Hamed al-Qabaili, also fleeing Ajdabiya, called the situation "very bad."
"They are firing Grad missiles at the houses," he said.
Muftah al-Sheikh, travelling in a car with Qabaili, said he was too scared to stay in the town.
"We left... because we are afraid," he said. "There are very few people left. There is no electricity and no gas."
Rebels under intense attack
Rebels also said they had been under intense attack in their Misrata enclave, which has been besieged by Gaddafi forces for weeks, with a doctor saying 17 people were killed on Tuesday by snipers and shelling.
CNN reported coalition air strikes launched overnight near Misrata.
Coalition forces are acting under UN Security Council Resolution 1973 authorising "all necessary means" to protect civilians fighting to topple Kadhafi, including enforcing a no-fly zone.
In Berlin, Beverly Mock, spokeswoman for the coalition, said 97 sorties were carried across Libya in the course of the 24 hours ending 1200 GMT on Wednesday.
No cruise missiles were fired in the period but air strikes targeted tanks, anti-aircraft batteries "and command centres," Mock said, without elaborating.
US Defence Secretary Robert Gates said in Cairo that there was no "timeline" for when UN-backed military operations in Libya would end.
"The no-fly zone is not time limited by the Security Council resolution.
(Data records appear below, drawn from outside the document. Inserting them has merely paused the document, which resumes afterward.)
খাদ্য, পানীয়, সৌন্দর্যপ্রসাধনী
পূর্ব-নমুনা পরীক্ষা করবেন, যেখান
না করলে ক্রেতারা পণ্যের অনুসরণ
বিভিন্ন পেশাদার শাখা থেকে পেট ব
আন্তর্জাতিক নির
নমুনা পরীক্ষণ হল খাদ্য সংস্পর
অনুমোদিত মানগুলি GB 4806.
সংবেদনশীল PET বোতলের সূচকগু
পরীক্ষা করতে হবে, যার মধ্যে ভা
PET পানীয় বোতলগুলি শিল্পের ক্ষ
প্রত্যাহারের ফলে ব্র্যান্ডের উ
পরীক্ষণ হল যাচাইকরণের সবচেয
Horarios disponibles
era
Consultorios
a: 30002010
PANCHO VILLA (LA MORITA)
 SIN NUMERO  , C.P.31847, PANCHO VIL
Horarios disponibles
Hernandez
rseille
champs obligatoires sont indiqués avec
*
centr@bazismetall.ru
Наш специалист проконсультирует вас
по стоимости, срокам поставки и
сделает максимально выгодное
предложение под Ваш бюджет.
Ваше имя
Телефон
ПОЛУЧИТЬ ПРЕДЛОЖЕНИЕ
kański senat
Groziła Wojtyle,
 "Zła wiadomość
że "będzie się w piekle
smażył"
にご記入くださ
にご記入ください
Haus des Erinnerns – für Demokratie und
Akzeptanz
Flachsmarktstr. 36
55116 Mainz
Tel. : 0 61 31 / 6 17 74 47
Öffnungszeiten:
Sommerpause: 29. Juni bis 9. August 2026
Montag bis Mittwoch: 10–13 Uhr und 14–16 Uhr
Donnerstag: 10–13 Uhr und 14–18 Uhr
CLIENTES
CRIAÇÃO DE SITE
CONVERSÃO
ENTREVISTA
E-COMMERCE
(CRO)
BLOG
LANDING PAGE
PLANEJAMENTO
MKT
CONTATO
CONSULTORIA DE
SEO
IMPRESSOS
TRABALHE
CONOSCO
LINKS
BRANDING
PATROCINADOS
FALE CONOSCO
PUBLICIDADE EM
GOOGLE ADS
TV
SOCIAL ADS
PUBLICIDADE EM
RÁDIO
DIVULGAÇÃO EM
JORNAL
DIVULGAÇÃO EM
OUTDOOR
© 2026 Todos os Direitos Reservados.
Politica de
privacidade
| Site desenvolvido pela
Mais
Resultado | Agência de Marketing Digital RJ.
So I think that there is no current timeline in terms of when it might end," Gates told reporters.
Since the start of the operation, the US and British navies had fired 162 Tomahawk cruise missiles.
In Paris, an envoy from the rebels' transitional council said their objective was a regime that would be "democratic and secular."
Mansour Saif al-Nasr also predicted that Kadhafi would fall quickly, opening the way for a rebuilding of society.
"The Libyan people are a moderate people, and the state will not be led by clerics," Nasr told a gathering late on Tuesday March 23..
The interim council has 31 members, but the identities of only eight have been revealed because most still live in zones held by forces loyal to Kadhafi.
"They are mainly lawyers and professors. All regions of Libya are represented, and there are members from all the tribes," including Kadhafi's, Nasr said.